Disamping tiga kategori di atas, kedua profesor itu juga mambuat tiga tambahan pendekatan lagi,
yakni:

a. Memperkirakan nilai jasa dari barang-barang tahan lama yang dikonsumsi selama
setahun.

b. Memperkirakan nilai dari perkerjaan-pekerjaan yang dilakukan sendiri, yang tidak


melalui transaksi pasar.
c. Memperkirakan nilai dari rekreasi.

Meski MEW ini diukur dalam konteks barat, konsep ini sebenarnya menyediakan petunjuk-
petunjuk yang berharga untuk memperkirakan level kebutuhan hidup minimum secara islami.

Penghitungan Pendapatan Nasional Sebagai Ukuran Dari Kesejahteraan Sosial Islami Melalui
Pendugaan Nilai Santunan Antar Saudara dan Sedekah.

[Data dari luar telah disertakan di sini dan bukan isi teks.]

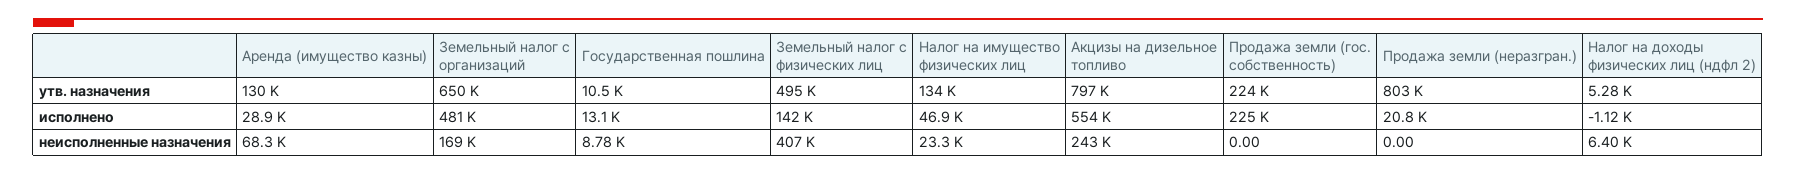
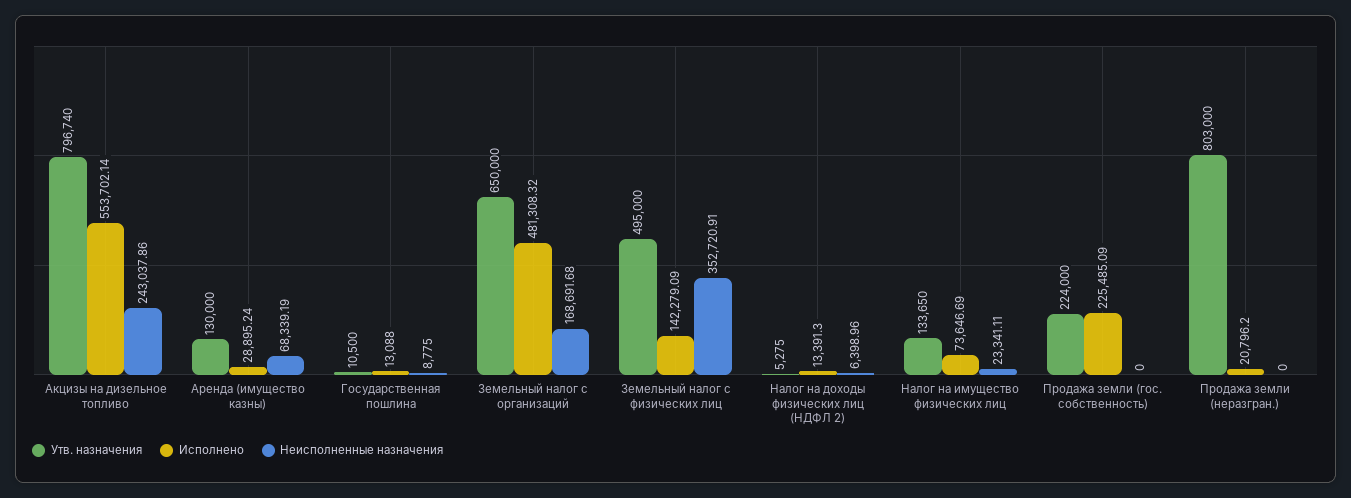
исполнено, Налог на имущество физических лиц: 46900 -> 73646.69
исполнено, Налог на доходы физических лиц (ндфл 2): -1120 -> 13391.3
неисполненные назначения, Земельный налог с физических лиц: 407000 -> 352720.91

Kita tahu bahwa GNP adalah ukuran moneter dan tidak memasukkan transfers payments seperti
sedekah. Namun haruslah disadari, sedekah memiliki peran yang signifikan di dalam masyarakat
islam. Dan ini bukan sekedar pemberian suka rela kepada orang lain namun merupakan bagian
dari kepatuhan dalam menjalankan kehidupan beragama. Di dalam masyarakat Islam, terdapat
satu kewajiban menyantuni kerabat yang sedang mengalami kesulitan ekonomi. Meski tidak
mudah memperoleh datanya, upaya mengukur nilai dari pergerakan semacam ini dapat menjadi
informasi yang sangat bermanfaat untuk mendalami bekerjanya system keamanan sosial yang
mengakar di masyarakat islam. Di sejumlah negara muslim, jumlah dan kisaran dari kegiatan dan
transaksi yang didasarkan pada keinginan untuk melakukan amal kebajikan, memiliki peran lebih
penting dibanding negara barat. Tidak hanya karena luasnya kisaran dari kegiatan ekonomi yang
diambil alih oleh keluarga maupaun suku, tetapi juga ada begitu banyak ragam kewajiban
santunan di antara anggota keluarga. Tidak semuanya melibatkan jumlah uang yang besar,
karena yang terjadi kadang-kadang hanya merupakan hibah berupa barang atau jasa yang kecil
nilainya. Ada satu kesenjangan keterikatan antara jasa dan pembayaran, misalnya donasi untuk
pemeliharaan masjid, menggaji imam masjid, kegiatan pedesaan, dan lain-lain. Sehingga penting
untuk menentukan sifat alami dan tingkatan dari amal shadaqah antar saudara. Melalui
peningkatan pencatatan dan sektor tambahan dari aktivitas ini dapat dikaji untuk pengambilan
keputusan.

Dibanding amal sedekah yang sering dikeluarkan umat Islam kepada mereka yang kurang
beruntung, sesungguhnya lebih mudah mengestimasi zakat, satu kewajiban pembayaran transfer
yang paling penting di negara muslim. Kini sedang diupayakan mengukur pendapatan dari zakat
sebagai persentase dari GNP. Pengukuran ini akan sangat bermanfaat sebagai variabel kebijakan
di dalam pengambilan keputusan di bidang sosial dan ekonomi, sebagai bagian dari rancangan
untuk mengentaskan kemiskinan. Pendayagunaan peran zakat untuk mengatasi masalah
kemiskinan di negara-negara muslim kini tengah menjadi agenda negara-negara tersebut.